● Brief: Count the lines in the data below that contain the string "qSketchRegion". Reply with the number alone.

● Extracted information:
* Start *

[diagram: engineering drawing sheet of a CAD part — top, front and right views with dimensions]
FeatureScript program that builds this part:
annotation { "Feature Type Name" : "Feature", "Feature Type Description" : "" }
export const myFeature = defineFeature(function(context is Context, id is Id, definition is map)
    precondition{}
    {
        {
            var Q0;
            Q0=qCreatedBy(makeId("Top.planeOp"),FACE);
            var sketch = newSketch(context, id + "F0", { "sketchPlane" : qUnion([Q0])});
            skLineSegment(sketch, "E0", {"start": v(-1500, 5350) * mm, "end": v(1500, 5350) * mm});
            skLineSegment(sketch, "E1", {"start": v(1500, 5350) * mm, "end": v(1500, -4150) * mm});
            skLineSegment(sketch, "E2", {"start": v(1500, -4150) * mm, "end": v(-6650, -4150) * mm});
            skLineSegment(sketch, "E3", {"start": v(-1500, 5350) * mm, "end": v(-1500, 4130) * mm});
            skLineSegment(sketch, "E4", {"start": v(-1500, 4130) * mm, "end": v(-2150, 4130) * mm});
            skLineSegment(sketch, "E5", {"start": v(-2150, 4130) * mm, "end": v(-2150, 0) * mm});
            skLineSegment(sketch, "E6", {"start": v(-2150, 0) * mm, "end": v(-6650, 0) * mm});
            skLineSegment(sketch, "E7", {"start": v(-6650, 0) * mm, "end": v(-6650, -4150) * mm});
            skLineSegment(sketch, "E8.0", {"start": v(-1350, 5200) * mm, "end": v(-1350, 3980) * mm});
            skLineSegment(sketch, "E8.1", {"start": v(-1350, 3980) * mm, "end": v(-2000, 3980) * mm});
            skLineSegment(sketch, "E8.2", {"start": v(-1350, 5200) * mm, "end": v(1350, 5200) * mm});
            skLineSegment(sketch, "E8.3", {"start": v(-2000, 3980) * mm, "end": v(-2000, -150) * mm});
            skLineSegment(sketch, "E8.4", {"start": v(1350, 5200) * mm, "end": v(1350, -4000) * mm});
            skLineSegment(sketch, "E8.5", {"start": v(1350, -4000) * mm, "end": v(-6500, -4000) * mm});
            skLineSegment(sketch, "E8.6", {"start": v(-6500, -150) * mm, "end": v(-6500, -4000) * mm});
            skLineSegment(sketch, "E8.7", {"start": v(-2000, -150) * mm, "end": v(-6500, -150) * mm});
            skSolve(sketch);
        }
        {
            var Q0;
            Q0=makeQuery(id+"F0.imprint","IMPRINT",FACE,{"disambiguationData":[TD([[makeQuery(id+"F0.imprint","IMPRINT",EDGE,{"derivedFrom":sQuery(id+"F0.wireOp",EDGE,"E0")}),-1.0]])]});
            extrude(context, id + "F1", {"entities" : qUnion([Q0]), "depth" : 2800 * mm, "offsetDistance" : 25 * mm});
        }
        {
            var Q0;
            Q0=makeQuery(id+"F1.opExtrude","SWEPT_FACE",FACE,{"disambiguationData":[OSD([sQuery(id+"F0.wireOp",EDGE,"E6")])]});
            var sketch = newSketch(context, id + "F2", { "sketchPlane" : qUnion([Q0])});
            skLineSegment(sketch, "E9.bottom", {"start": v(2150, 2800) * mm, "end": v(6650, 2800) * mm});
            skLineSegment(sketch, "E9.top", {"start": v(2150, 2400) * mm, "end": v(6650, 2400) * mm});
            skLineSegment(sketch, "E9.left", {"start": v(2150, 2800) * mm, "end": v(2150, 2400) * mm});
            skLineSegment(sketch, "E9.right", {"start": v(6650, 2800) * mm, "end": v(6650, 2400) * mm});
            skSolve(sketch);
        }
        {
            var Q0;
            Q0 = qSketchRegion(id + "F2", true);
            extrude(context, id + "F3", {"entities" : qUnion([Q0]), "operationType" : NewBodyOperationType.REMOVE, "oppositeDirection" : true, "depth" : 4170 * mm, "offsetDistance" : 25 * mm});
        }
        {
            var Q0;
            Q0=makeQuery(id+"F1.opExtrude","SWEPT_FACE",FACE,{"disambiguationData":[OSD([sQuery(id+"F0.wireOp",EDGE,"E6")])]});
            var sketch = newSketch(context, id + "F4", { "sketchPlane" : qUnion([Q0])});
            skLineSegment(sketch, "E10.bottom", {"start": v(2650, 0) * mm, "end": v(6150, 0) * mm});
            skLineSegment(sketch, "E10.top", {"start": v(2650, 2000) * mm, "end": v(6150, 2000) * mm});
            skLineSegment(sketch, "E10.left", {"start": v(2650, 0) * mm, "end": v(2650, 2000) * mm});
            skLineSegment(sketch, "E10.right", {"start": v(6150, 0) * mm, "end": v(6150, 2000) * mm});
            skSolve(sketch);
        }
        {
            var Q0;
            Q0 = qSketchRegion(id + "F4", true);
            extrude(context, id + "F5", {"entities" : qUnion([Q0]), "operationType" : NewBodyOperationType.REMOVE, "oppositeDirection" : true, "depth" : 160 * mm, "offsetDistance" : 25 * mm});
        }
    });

* End *

● Result of this exercise: 2